> **REQUEST**: From the listing below, copy each line where "courses" occurs.
───── RECORDS FOR THE EXERCISE ─────
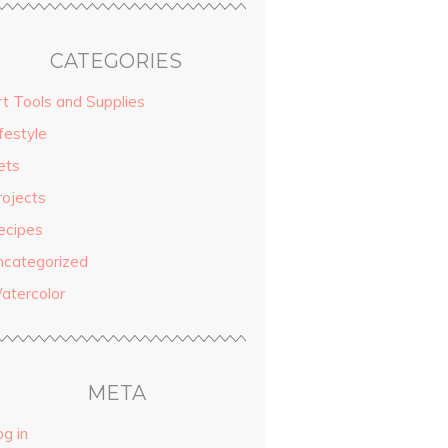
CATEGORIES
rt Tools and Supplies
festyle
ets
rojects
ecipes
ncategorized
atercolor
META
g in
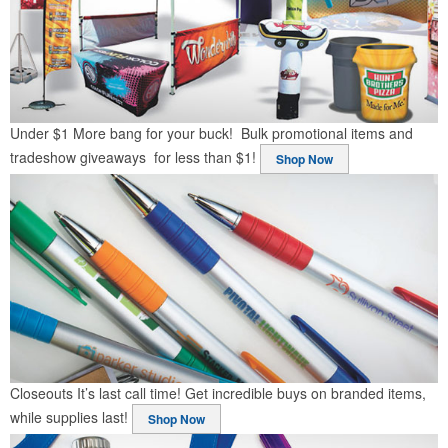
Under $1
More bang for your buck! Bulk promotional items and
tradeshow giveaways for less than $1!
Shop Now
Closeouts
It’s last call time! Get incredible buys on branded items,
while supplies last!
Shop Now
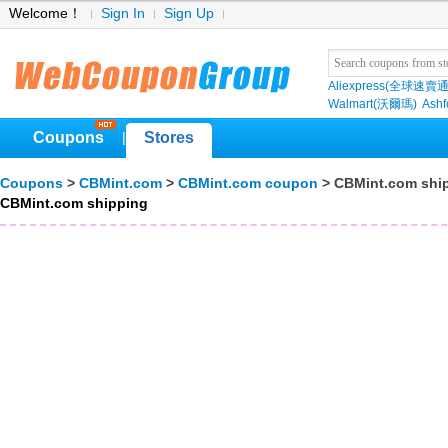
Welcome！
Sign In
Sign Up
Aliexpress(全球速賣通
Walmart(沃爾瑪)
Ashf
Coupons
Stores
|
Coupons
>
CBMint.com
>
CBMint.com coupon
> CBMint.com shi
CBMint.com shipping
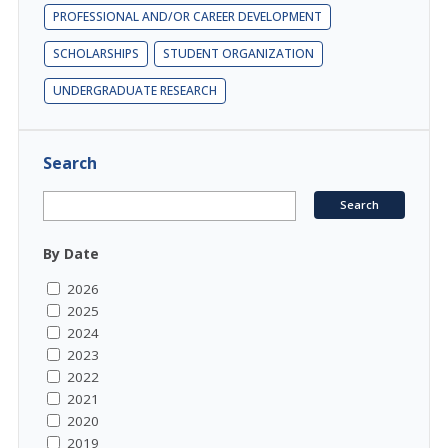
PROFESSIONAL AND/OR CAREER DEVELOPMENT
SCHOLARSHIPS
STUDENT ORGANIZATION
UNDERGRADUATE RESEARCH
Search
By Date
2026
2025
2024
2023
2022
2021
2020
2019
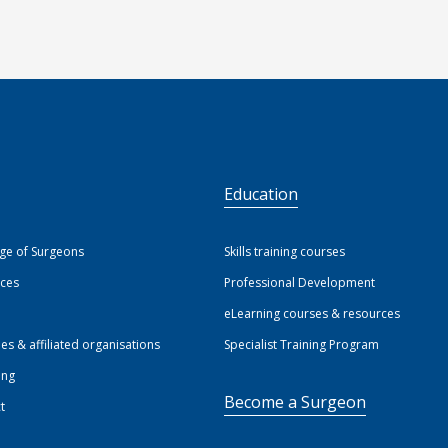
S
Education
ege of Surgeons
Skills training courses
ices
Professional Development
eLearning courses & resources
ies & affiliated organisations
Specialist Training Program
ing
Become a Surgeon
t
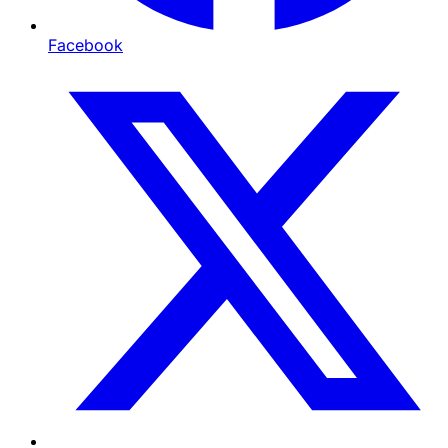
Facebook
─────
> **OUTPUT OF THE TASK**:
Skills training courses
eLearning courses & resources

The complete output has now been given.